Here, on the southernmost of the Uncanoonuc hills that rise south of Goffstown, is the Shirley Hill Farm and the Benedikt Dairy.
I saw this farm yesterday for the first time. I thought the Uncanooncucs were just hills no different than any other hills. Wooded, unremarkable. Just hills. Somewhere to be crossed to get to Bedford. Not interesting enough to visit.
I was wrong. To turn off Wallace Road onto Shirley Hill Road – to find oneself in vast pastures and gardens lined with sunflowers , and telephone lines where dozens of barn swallows sit waiting for the instinct that tells them “leave now- go up and away into the August night”.
From a distance the South Uncanoonuc looks like the head of an unkempt old man with only a dozen upward bristles left on his scalp. These are an encampment of cell and tele towers that now run our lives. How incongruous they are, on the hilltop above the peace of this farmland with its smell of Jersey cows and the barnyard, with the fields of Queen Ann’s Lace. I stepped out of my car and was back over sixty years, in the old pastures and barnyards of the Alfred Smith Farm and the Haynes Farm on the Unity Road in North Charlestown.
But that was in the Valley of the Connecticut, and this high pasture with its haze and blue hills, cicadas and grasshoppers innumerable seemed far closer to heaven.
Strange, then, that one of the strongest feelings, I have about this enchanted place- is fear.
I am old now, and I have seen too much. I have seen what happens to pastures and fields that should be sacred. In the almost forty years I lived in a city in the South I saw a field of butterfly weed out on TN Rte 100 become a fried chicken shack.

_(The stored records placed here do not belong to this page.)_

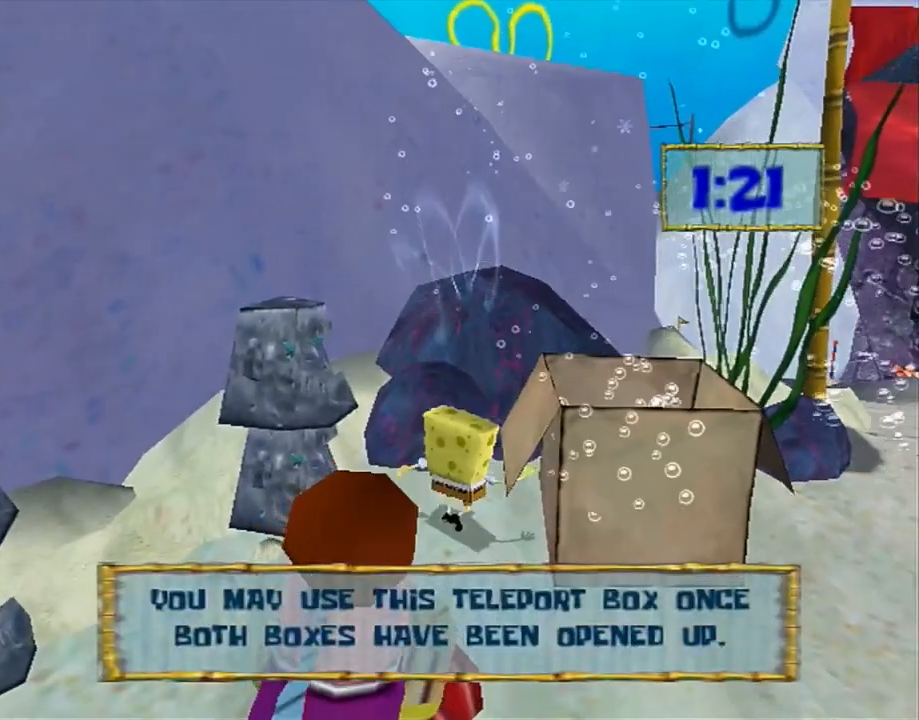
{"buttons": ["DPAD_RIGHT"], "left_stick": "center", "right_stick": "center", "events": [[200, "DPAD_UP", "up"]]}
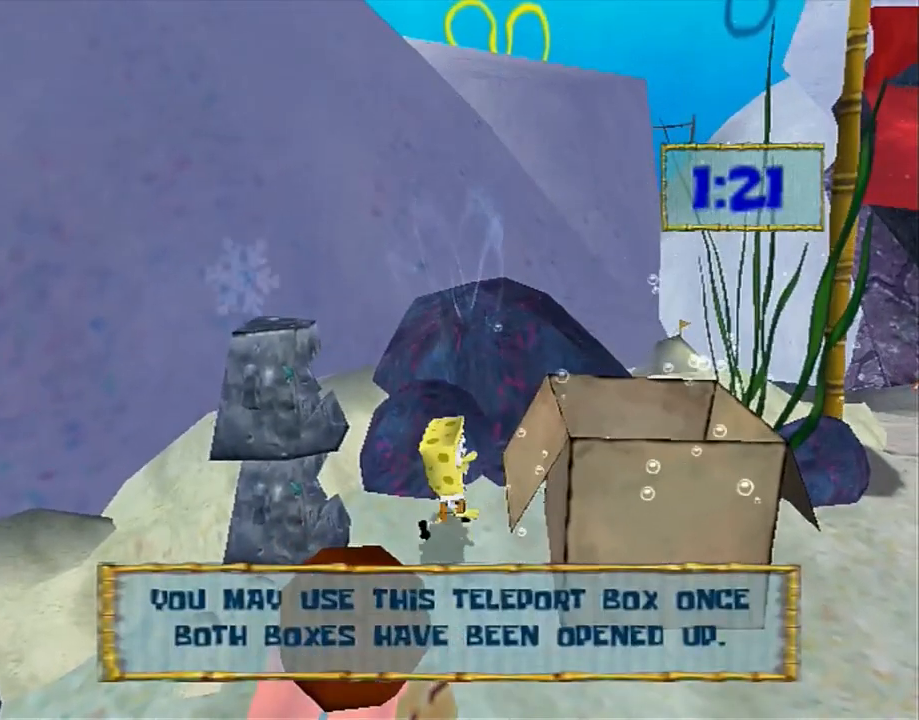
{"buttons": ["A"], "left_stick": "center", "right_stick": "center", "events": [[317, "DPAD_RIGHT", "up"], [500, "A", "down"]]}
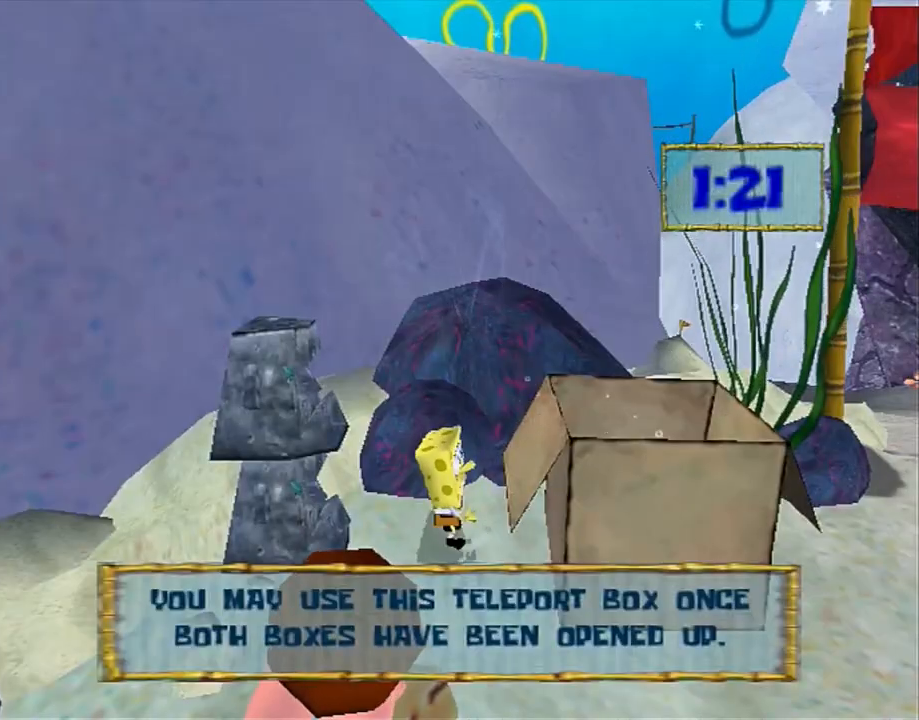
{"buttons": [], "left_stick": "center", "right_stick": "center", "events": [[33, "X", "down"], [50, "A", "up"], [117, "X", "up"], [167, "left_stick", "up-right"], [350, "left_stick", "center"]]}
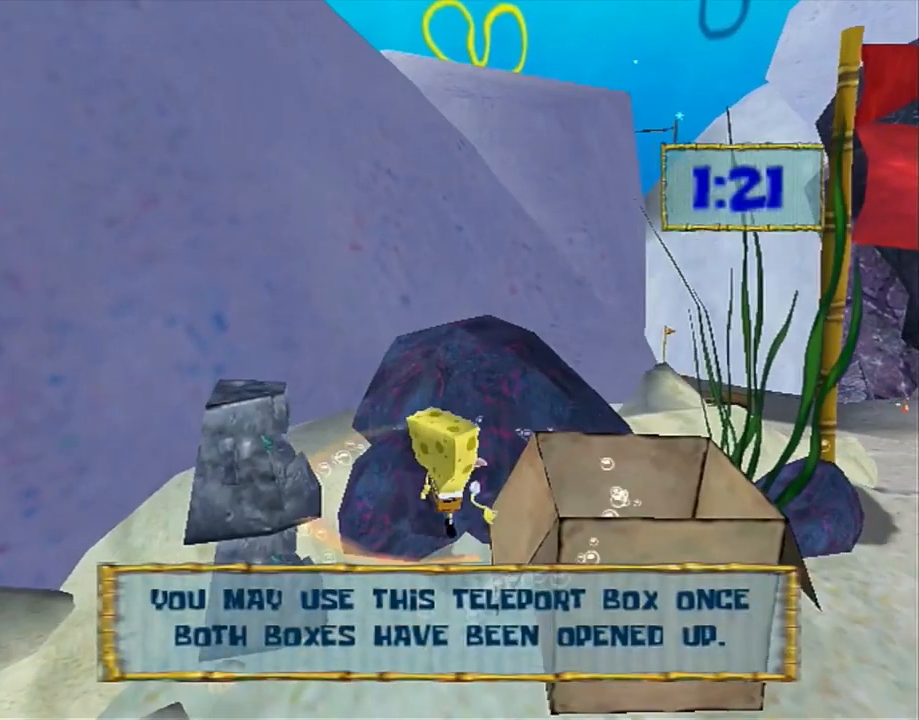
{"buttons": ["B", "L1"], "left_stick": "center", "right_stick": "center", "events": [[350, "B", "down"], [350, "L1", "down"]]}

I saw one of the most beautiful valleys in Middle Tennessee destroyed by a developer and complicit heirs . No more giant oaks on the edge of pastures. No more meadowlarks in the fields and Indigo Buntings flashing blue onto the fence wires. No more solitary kingbird watching over a stream lined with watercress.
A “planned community”, dreaded and loathed and resisted by its horrified neighbors. Million dollar homes and faux downtown streets.
I remember the last innocent evening the beagle and I walked along the dirt road through this valley. Another woman was walking her dog. We spoke about the loveliness of the old farm.
“Enjoy it now”, she said, “It won’t be here much longer”.
An abomination within sight of the National Park Service’s Natchez Trace Parkway.